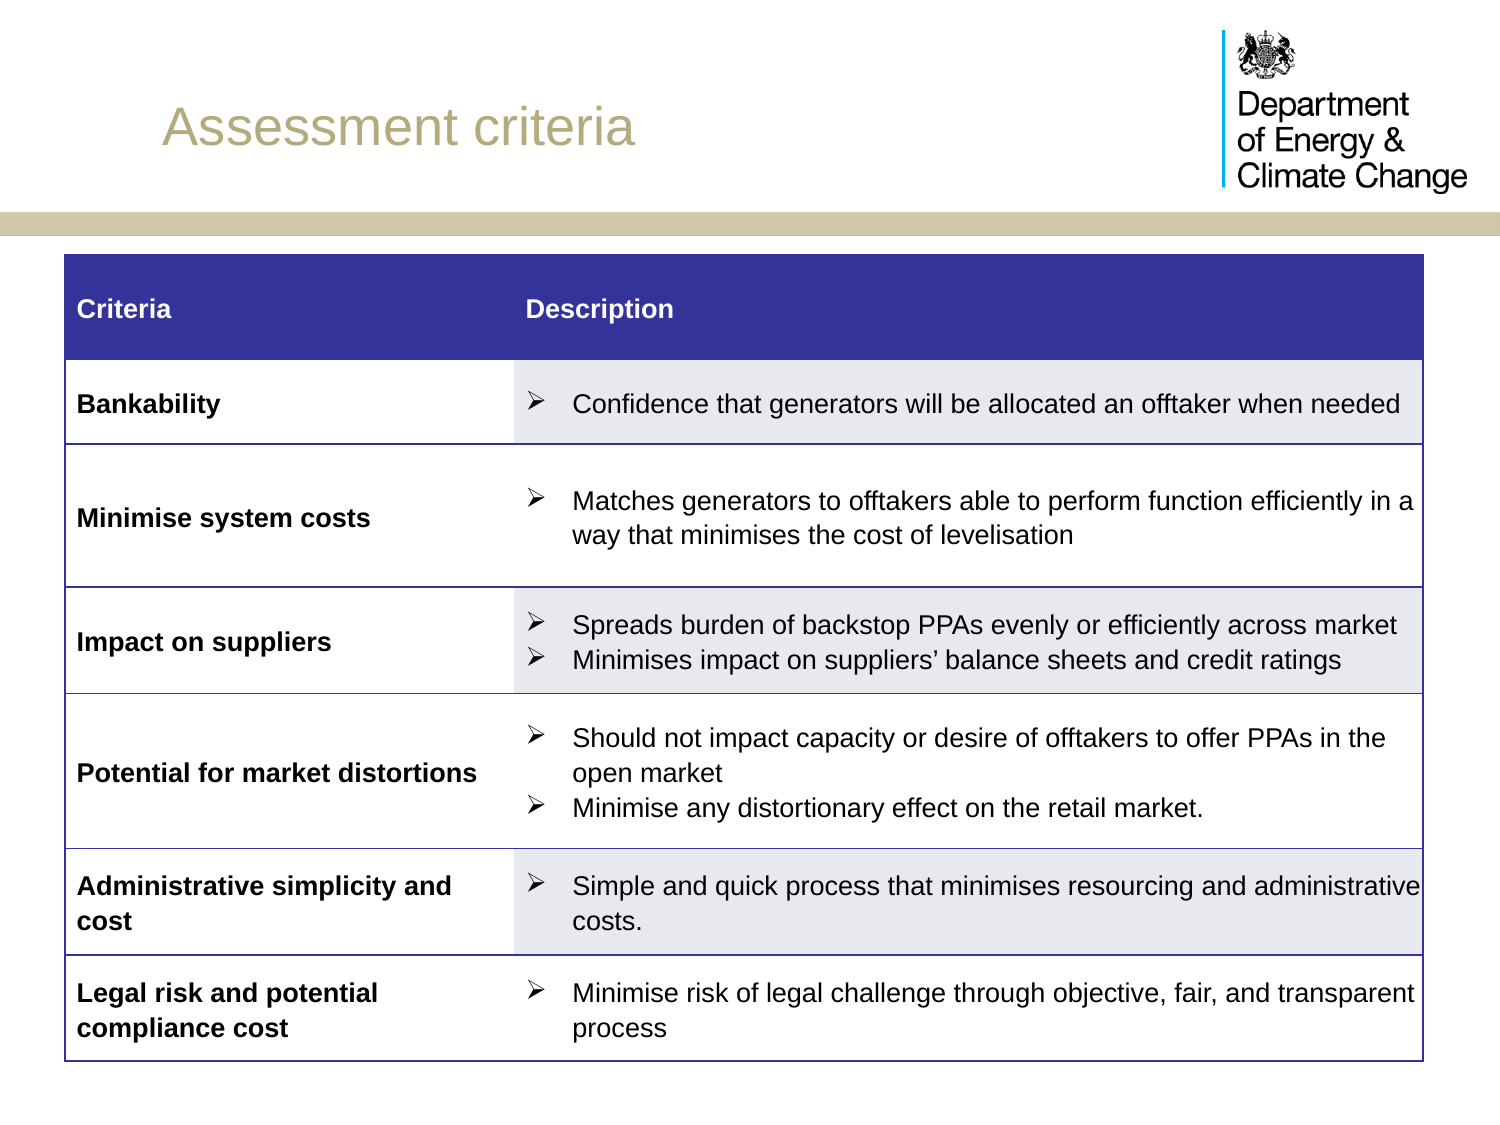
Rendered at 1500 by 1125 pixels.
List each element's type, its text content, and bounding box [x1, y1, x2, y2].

table_cell Impact on suppliers [66, 588, 514, 693]
table_cell Bankability [66, 360, 514, 443]
title Assessment criteria [147, 83, 1164, 167]
table_cell Administrative simplicity and cost [66, 849, 514, 954]
table_cell Simple and quick process that minimises resourcing and administrative costs. [514, 849, 1422, 954]
table_cell Potential for market distortions [66, 694, 514, 848]
table_cell Spreads burden of backstop PPAs evenly or efficiently across market Minimises impact on suppliers’ balance sheets and credit ratings [514, 588, 1422, 693]
table_cell Matches generators to offtakers able to perform function efficiently in a way that minimises the cost of levelisation [514, 445, 1422, 586]
table_cell Legal risk and potential compliance cost [66, 956, 514, 1060]
picture [1222, 30, 1467, 194]
table_header Description [514, 256, 1422, 358]
table_cell Confidence that generators will be allocated an offtaker when needed [514, 360, 1422, 443]
table_cell Minimise risk of legal challenge through objective, fair, and transparent process [514, 956, 1422, 1060]
table_cell Should not impact capacity or desire of offtakers to offer PPAs in the open market Minimise any distortionary effect on the retail market. [514, 694, 1422, 848]
table_header Criteria [66, 256, 514, 358]
picture [0, 208, 1500, 236]
table_cell Minimise system costs [66, 445, 514, 586]
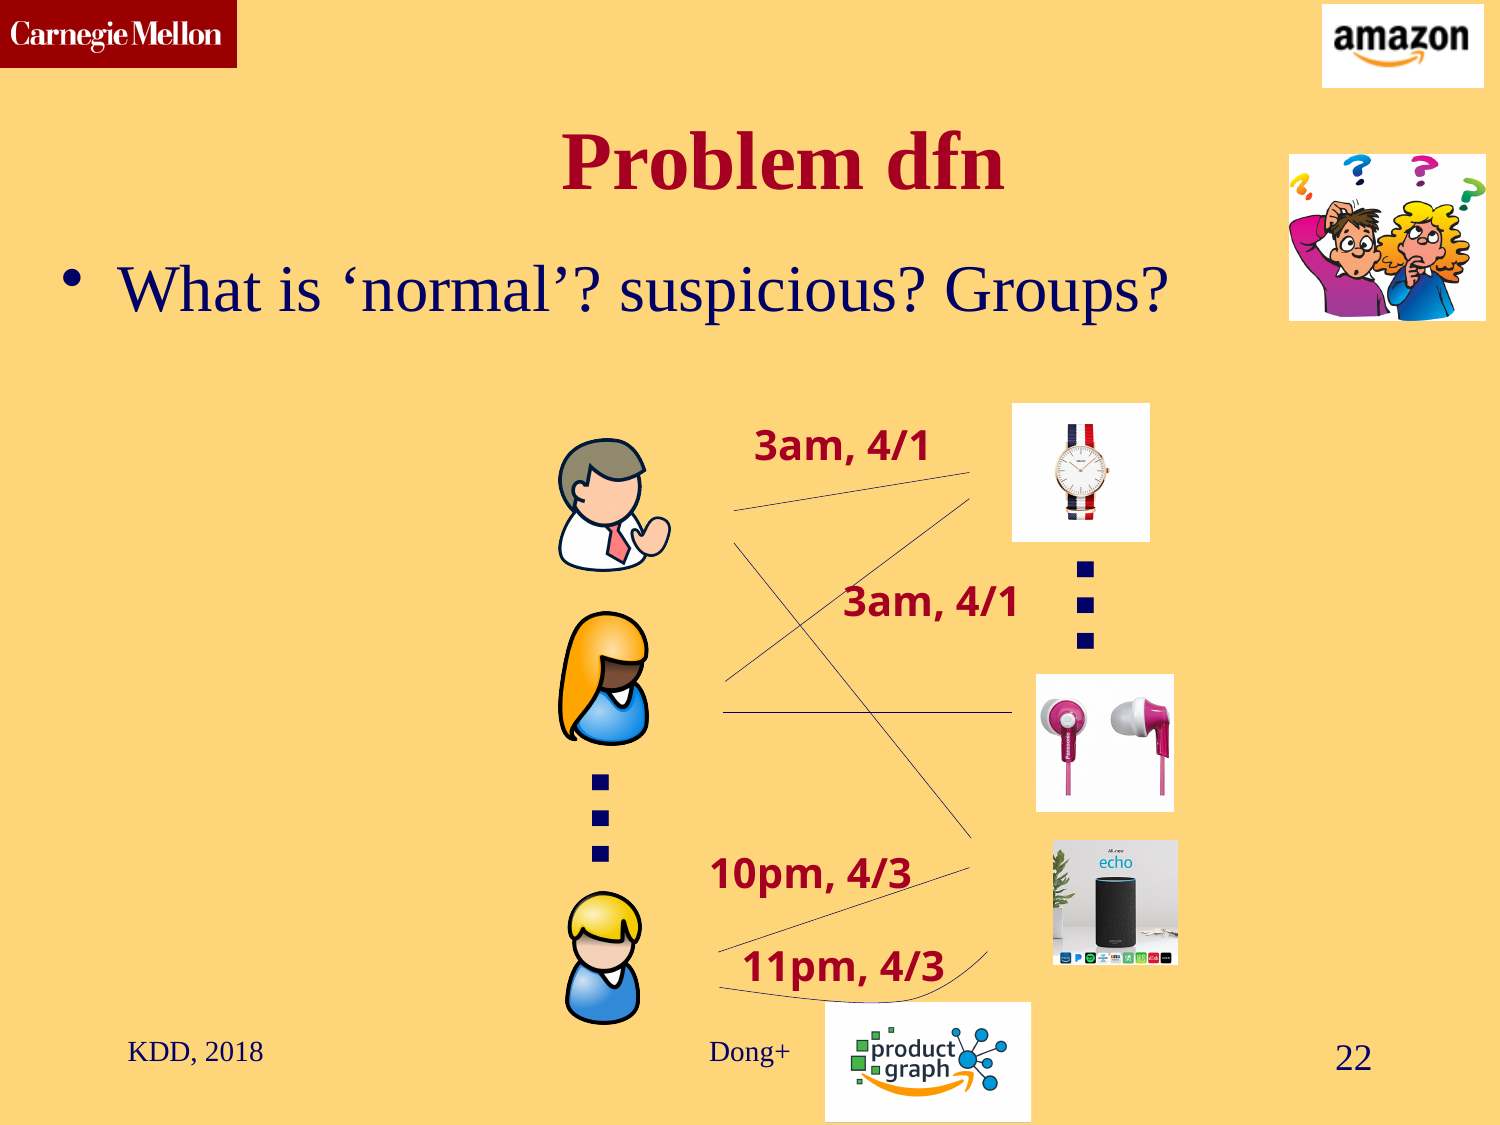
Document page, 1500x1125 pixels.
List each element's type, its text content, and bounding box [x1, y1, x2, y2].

slide_number 22 [1074, 1024, 1388, 1101]
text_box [424, 403, 1198, 1026]
picture [1322, 4, 1484, 88]
slide_number KDD, 2018 [112, 1024, 426, 1101]
picture [1289, 153, 1486, 321]
footer Dong+ [512, 1033, 988, 1101]
picture [0, 0, 237, 68]
list What is ‘normal’? suspicious? Groups? [45, 237, 1457, 1001]
title Problem dfn [112, 99, 1457, 206]
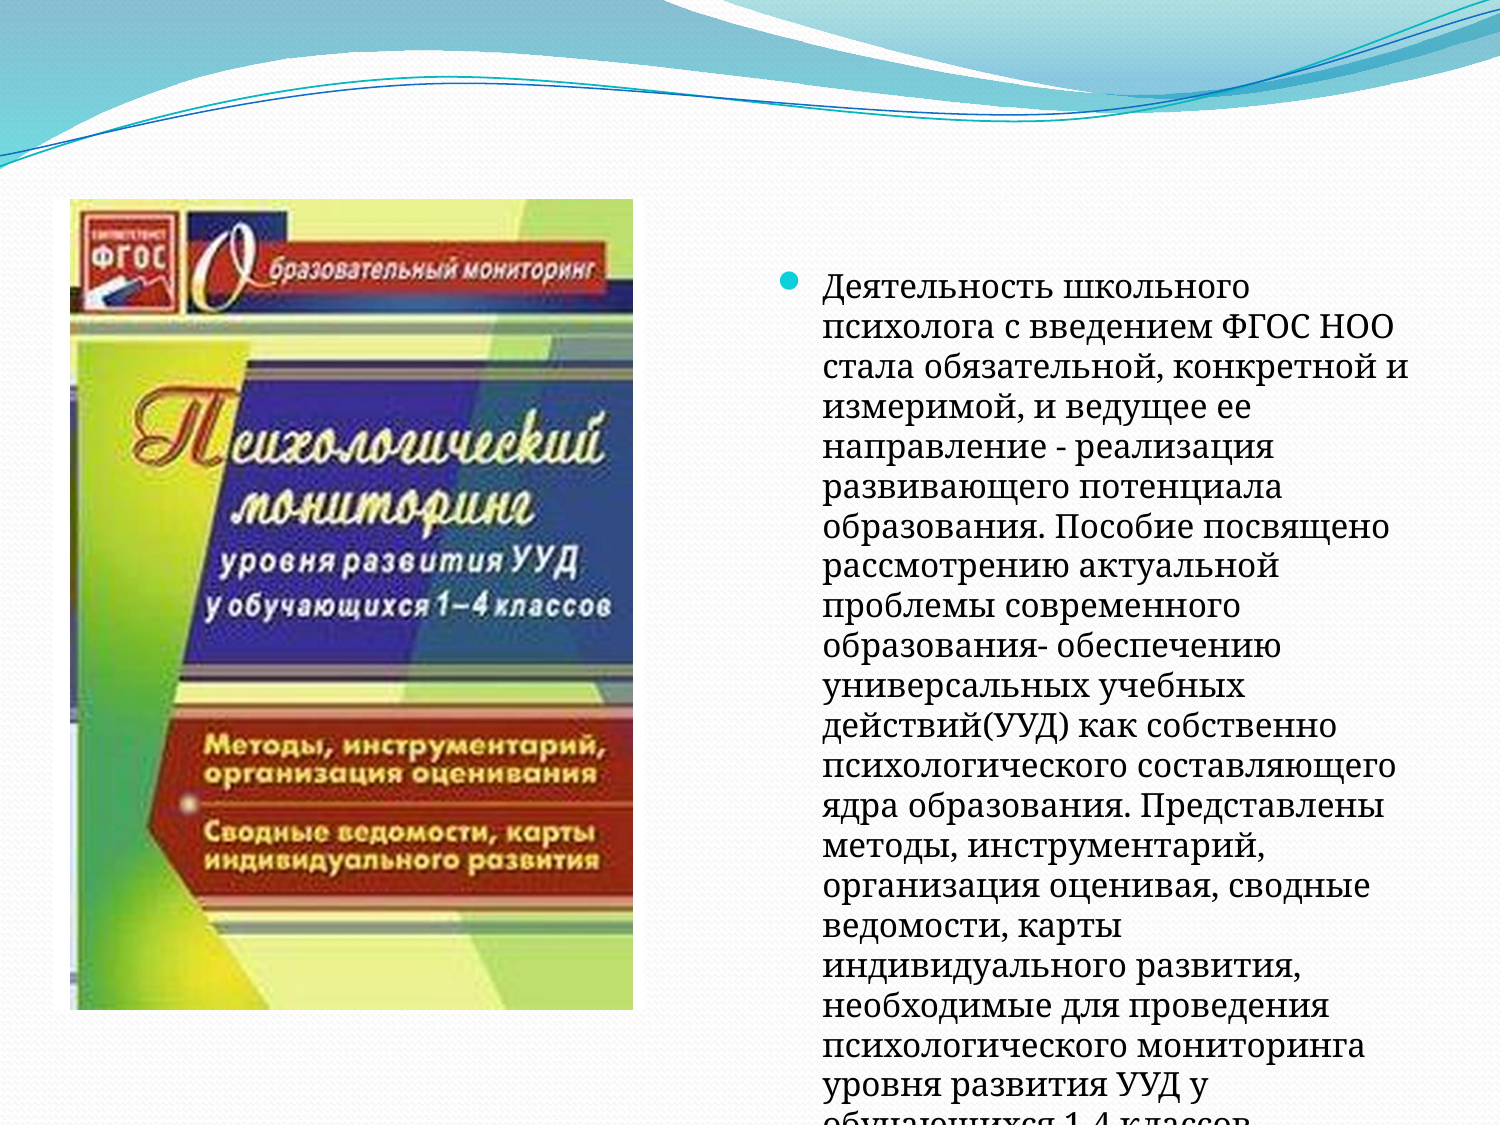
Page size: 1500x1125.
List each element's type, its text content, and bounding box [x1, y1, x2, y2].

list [52, 198, 645, 1011]
list Деятельность школьного психолога с введением ФГОС НОО стала обязательной, конкретной и измеримой, и ведущее ее направление - реализация развивающего потенциала образования. Пособие посвящено рассмотрению актуальной проблемы современного образования- обеспечению универсальных учебных действий(УУД) как собственно психологического составляющего ядра образования. Представлены методы, инструментарий, организация оценивая, сводные ведомости, карты индивидуального развития, необходимые для проведения психологического мониторинга уровня развития УУД у обучающихся 1-4 классов. [762, 257, 1425, 1043]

++++

■ EXERCISE DIRECTIONS
Repeat everything in the records above exactly; pictures are not part of the copy.

■ RESPONSE BELOW
Rendered at 1500 by 1125 pixels.
List each element's type, its text content, and bounding box [x1, y1, x2, y2].

table_cell Impact on suppliers [66, 588, 514, 693]
table_cell Bankability [66, 360, 514, 443]
title Assessment criteria [147, 83, 1164, 167]
table_cell Administrative simplicity and cost [66, 849, 514, 954]
table_cell Simple and quick process that minimises resourcing and administrative costs. [514, 849, 1422, 954]
table_cell Potential for market distortions [66, 694, 514, 848]
table_cell Spreads burden of backstop PPAs evenly or efficiently across market Minimises impact on suppliers’ balance sheets and credit ratings [514, 588, 1422, 693]
table_cell Matches generators to offtakers able to perform function efficiently in a way that minimises the cost of levelisation [514, 445, 1422, 586]
table_cell Legal risk and potential compliance cost [66, 956, 514, 1060]
picture [1222, 30, 1467, 194]
table_header Description [514, 256, 1422, 358]
table_cell Confidence that generators will be allocated an offtaker when needed [514, 360, 1422, 443]
table_cell Minimise risk of legal challenge through objective, fair, and transparent process [514, 956, 1422, 1060]
table_cell Should not impact capacity or desire of offtakers to offer PPAs in the open market Minimise any distortionary effect on the retail market. [514, 694, 1422, 848]
table_header Criteria [66, 256, 514, 358]
picture [0, 208, 1500, 236]
table_cell Minimise system costs [66, 445, 514, 586]
Document page, 1500x1125 pixels.
List each element's type, its text content, and bounding box [x1, y1, x2, y2].

slide_number 22 [1074, 1024, 1388, 1101]
text_box [424, 403, 1198, 1026]
picture [1322, 4, 1484, 88]
slide_number KDD, 2018 [112, 1024, 426, 1101]
picture [1289, 153, 1486, 321]
footer Dong+ [512, 1033, 988, 1101]
picture [0, 0, 237, 68]
list What is ‘normal’? suspicious? Groups? [45, 237, 1457, 1001]
title Problem dfn [112, 99, 1457, 206]
Page size: 1500x1125.
List each element's type, its text content, and bounding box [x1, y1, x2, y2].

list [52, 198, 645, 1011]
list Деятельность школьного психолога с введением ФГОС НОО стала обязательной, конкретной и измеримой, и ведущее ее направление - реализация развивающего потенциала образования. Пособие посвящено рассмотрению актуальной проблемы современного образования- обеспечению универсальных учебных действий(УУД) как собственно психологического составляющего ядра образования. Представлены методы, инструментарий, организация оценивая, сводные ведомости, карты индивидуального развития, необходимые для проведения психологического мониторинга уровня развития УУД у обучающихся 1-4 классов. [762, 257, 1425, 1043]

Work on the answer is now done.